BMI’s for the “elderly”? Note, I put “elderly” is in quotes because I am riled. This post will be a rant. But I do not intend to dissect the epidemiological studies that guide the medical establishment with respect to the optimal BMI for the elderly (≥65). I will only reference them and instead write about n = 1: me.
First of all, we (in the U. S. anyway) know what a ridiculous chart the BMI table is anyway. It was created by the infamous Ancel Keys in 1972 and adopted by the World Health Organization (WHO) in the 1980s. Our NIH and CDC adopted it 1998. Now virtually everyone (the “elderly” anyway) is measured for height and weight and assigned a BMI virtually every time they visit the doctor. Medicare and now the entire U. S. health care establishment follows the WHO public health guidelines and will sanction your doctor if (s)he doesn’t record these statistics at every office visit. Put simply: Non-compliance means their reimbursement for services rendered will be reduced!
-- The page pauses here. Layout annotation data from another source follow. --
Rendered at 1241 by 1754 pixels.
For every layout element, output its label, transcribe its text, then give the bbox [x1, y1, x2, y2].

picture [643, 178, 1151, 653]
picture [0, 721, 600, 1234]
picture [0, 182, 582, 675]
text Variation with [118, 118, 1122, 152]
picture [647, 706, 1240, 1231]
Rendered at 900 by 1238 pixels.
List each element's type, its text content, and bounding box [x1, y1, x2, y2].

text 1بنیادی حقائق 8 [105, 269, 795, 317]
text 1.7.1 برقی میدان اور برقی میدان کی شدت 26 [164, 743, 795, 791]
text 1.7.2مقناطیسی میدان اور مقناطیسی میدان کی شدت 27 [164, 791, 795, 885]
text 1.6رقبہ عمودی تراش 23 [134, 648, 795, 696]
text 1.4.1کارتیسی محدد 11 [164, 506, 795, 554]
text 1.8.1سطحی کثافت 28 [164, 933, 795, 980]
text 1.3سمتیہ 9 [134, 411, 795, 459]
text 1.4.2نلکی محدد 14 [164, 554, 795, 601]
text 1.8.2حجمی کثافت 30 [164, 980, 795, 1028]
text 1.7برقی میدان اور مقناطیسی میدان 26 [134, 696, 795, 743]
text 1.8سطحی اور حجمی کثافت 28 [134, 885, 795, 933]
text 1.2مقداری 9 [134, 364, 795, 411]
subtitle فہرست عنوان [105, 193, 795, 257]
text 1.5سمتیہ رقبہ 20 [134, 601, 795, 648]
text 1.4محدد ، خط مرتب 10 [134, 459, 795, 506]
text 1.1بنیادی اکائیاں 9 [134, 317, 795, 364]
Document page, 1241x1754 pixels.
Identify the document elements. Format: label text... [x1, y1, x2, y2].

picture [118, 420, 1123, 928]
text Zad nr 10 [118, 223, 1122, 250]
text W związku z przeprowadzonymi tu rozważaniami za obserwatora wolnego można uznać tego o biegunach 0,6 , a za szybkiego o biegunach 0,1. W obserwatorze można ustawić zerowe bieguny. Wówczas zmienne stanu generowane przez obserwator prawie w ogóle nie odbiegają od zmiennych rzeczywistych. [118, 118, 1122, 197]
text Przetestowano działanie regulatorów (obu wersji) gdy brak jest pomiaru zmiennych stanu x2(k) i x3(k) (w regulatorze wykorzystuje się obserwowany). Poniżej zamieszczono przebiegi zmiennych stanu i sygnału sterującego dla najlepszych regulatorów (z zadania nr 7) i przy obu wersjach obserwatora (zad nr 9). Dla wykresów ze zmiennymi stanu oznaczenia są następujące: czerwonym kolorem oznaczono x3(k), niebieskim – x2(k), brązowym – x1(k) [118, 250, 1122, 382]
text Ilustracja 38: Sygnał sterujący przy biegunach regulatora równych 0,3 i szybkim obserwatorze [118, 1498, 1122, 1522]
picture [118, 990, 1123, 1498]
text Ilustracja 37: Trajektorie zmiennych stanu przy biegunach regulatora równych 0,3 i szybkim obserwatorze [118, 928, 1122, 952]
The BMI chart is ridiculous for many reasons, among them: it only measures your height and weight. You are assigned a BMI on that basis regardless of your gender, age, frame type or body composition (muscle vs. fat). That number is then used as “guidance” to tell them whether you are “normal,” “overweight,” or “obese.”
The flaws of such an arbitrary chart are myriad and manifest. So, even though your BMI number is indelibly inscribed in your permanent medical record, your doctor presumably has the discretion to provide you with individualized guidance, albeit that guidance will less certainly be noted on your medical chart. To provide guidance, epidemiologists have laboriously pored over millions of medical records for the “elderly” and have concluded that the elderly shouldn’t be normal weight (as the young should). The elderly SHOULD be OVERWEIGHT!
This is interesting to me because, in my dotage, I have finally found, if not the “Fountain of Youth,” the secret to losing weight and improving my general and diabetic health through a lifestyle change. Regular readers here know it is the Very Low Carb Way of Eating, just OMAD (one meal a day), with occasional full-day fasting. Now, for the first time since I was a teenager, I have a chance to be “normal” weight (BMI≤25). And now I’m reading that I’M TOO OLD to be normal weight! My goal, having some time ago become “not half the man I once was,” was to continue losing and then maintain my weight between 172 (BMI=24.7) and 175 pounds (BMI=25.1), and thus maintain a 200 pound loss.
However, lumping me in with all the other “elderly” in these studies, the WHO/NIH/CDC now tells me that my BMI should be no less than 27.5 (192 pounds), smack dab in the middle of the “overweight” range for my height. They’re telling me I should be FATTER than I was at my lowest weight! The reason, they say, is that epidemiologically speaking, my risk of death (“all cause mortality”) is much higher in the “normal” (BMI<25) weight range. They say that for me a BMI of 27.5 is “ideal,” epidemiologically speaking.
My take: This epidemiological data only looks at the death statistics of the “elderly” population taken as a whole. IT DOES NOT TAKE INTO ACCOUNT WELLNESS VS. FRAILTY, SMOKING STATUS, ACTIVITY LEVEL, OR EVEN “ADVANCED” AGE. It includes everyone at or over the age of 65, including nursing home populations and many elderly who are still living at home independently, some of whom indubitably are in declining health. And that’s not me! I’m thriving!
Clearly, the epidemiologists need to rethink giving public health guidance to the “elderly” as anyone over the age of 65. Most in this population are also not eating a nutritious low-carb diet of real food with healthy saturated fats to allow uptake of the fat-soluble vitamins A, D, E and K. And, importantly, they are NOT avoiding “wheat, excessive fructose and excessive linoleic acid” (Omega 6s from oxidized, processed “vegetable” oils like soybean and corn oil).To all this I say, DAMN THE EPIDEMIOLOGISTS and anyone else who relies on this crapola to provide guidance to the healthy “elderly.” I’m 78 and I’m going strong, trying to lose weight and reach my goal weight between 172 and 175 pounds. And according to that same BMI table, the middle “normal” weight for a person of my height is just 150 pounds. So, there will still be plenty of fat on my body to carry me through a long illness and to cushion my fat butt at the ballpark.